Steinberg, the political science professor, said a defeat for Ahmadinejad might not necessarily be a good thing.
“He is seen as the evil face of Iran, the one who leads on such issues as Holocaust denial and who uses the term, ‘Wipe Israel off the map,’” he said. “It would make it easier for the U.S. and Europe to take a strong position against Iran” if Ahmadinejad remained in power.
Even if one of the reform candidates wins, Iran’s foreign policy is unlikely to change because the president is really “only a figurehead.”
“He may have a kinder, gentler face and language, but the Ayatollah Ali Khamenei controls everything,” Steinberg said, referring to the country’s highest political and spiritual authority.
Meanwhile, President Barack Obama has been making overtures to Iran in order to launch a dialogue with its leaders. He told the BBC that he was not against Iran developing nuclear energy, but wanted to make sure it did not develop nuclear weapons.

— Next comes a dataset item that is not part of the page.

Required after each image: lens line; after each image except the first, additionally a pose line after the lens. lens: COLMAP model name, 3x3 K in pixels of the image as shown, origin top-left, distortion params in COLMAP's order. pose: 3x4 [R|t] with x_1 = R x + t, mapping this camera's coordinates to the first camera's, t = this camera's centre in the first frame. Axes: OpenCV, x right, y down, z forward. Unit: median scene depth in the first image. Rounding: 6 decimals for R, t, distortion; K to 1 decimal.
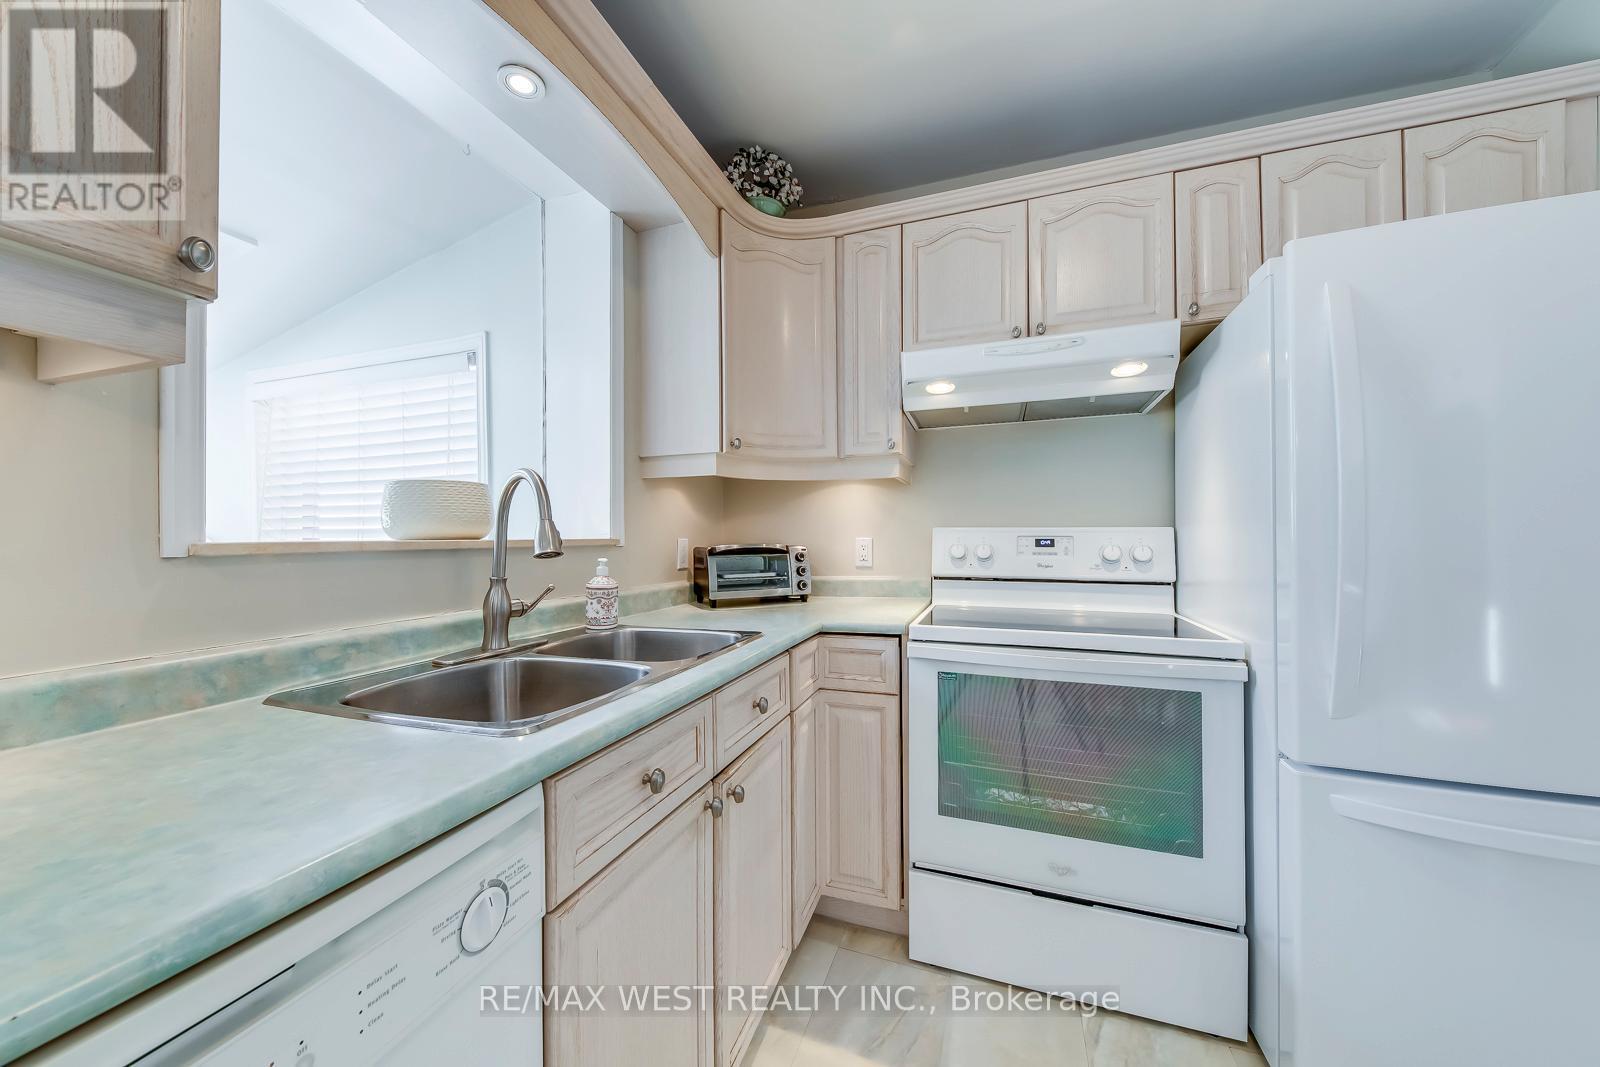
lens RADIAL K [[565.0, 0, 797.1], [0, 565.0, 536.5], [0, 0, 1]] dist [0.014115, -0.006058]
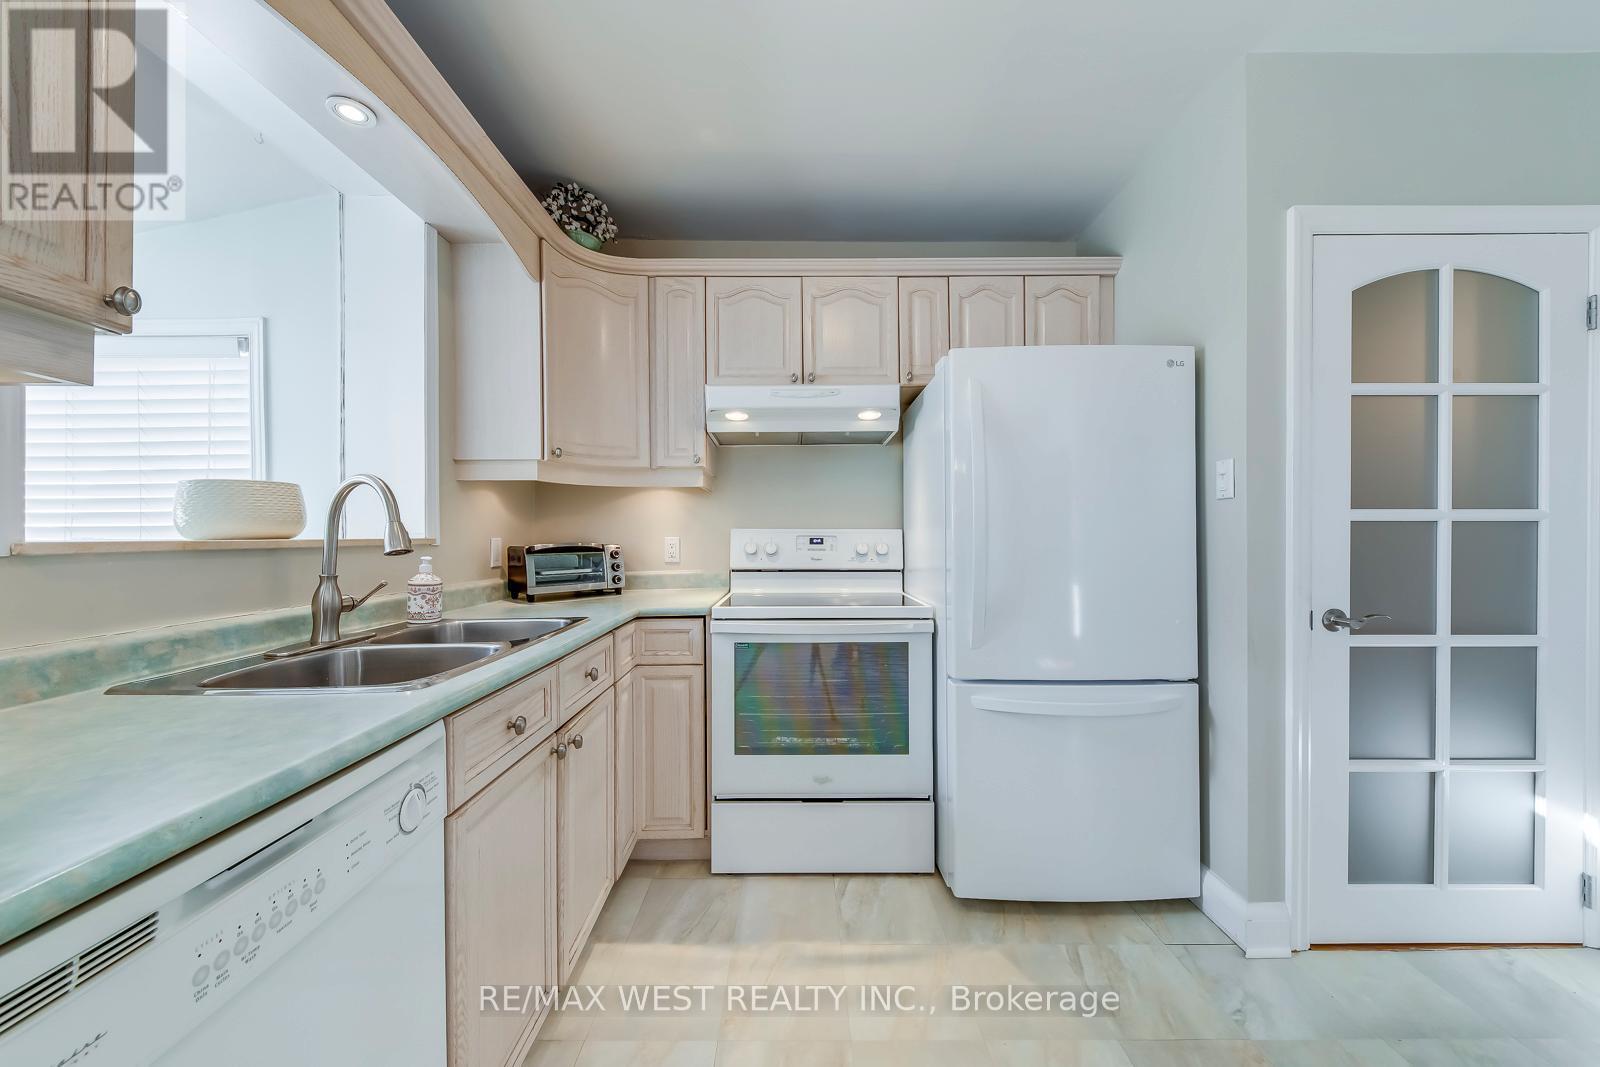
lens RADIAL K [[565.0, 0, 797.1], [0, 565.0, 536.5], [0, 0, 1]] dist [0.014115, -0.006058]
pose [[0.939607, -0.000052, 0.342255, -0.047772], [-0.000178, 1.000000, 0.000643, -0.000092], [-0.342254, -0.000665, 0.939607, -0.214636]]
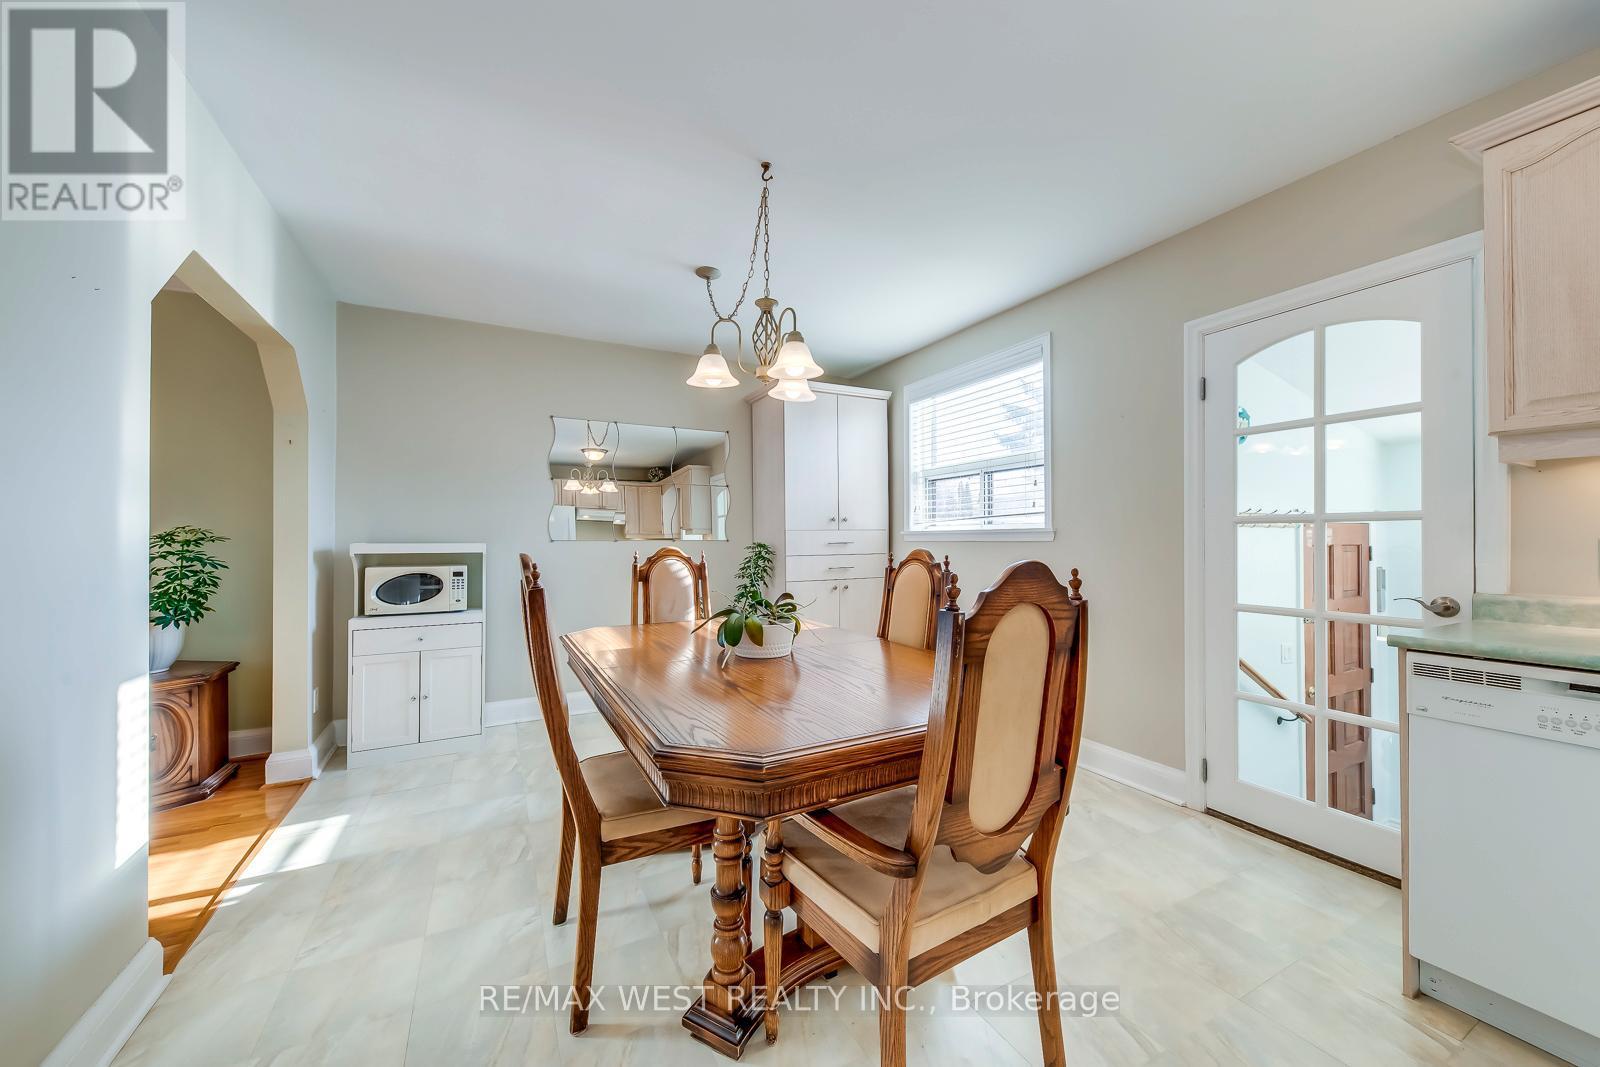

Russian Foreign Minister Sergey Lavrov applauded such outreach this week in comments following a meeting in Moscow with Israeli Foreign Minister Avigdor Lieberman.
Although saying such overtures have increased the chances of resolving the confrontation over the nuclear issue, Sergey did not indicate whether Russia was now more willing to increase pressure on Iran to resolve the standoff.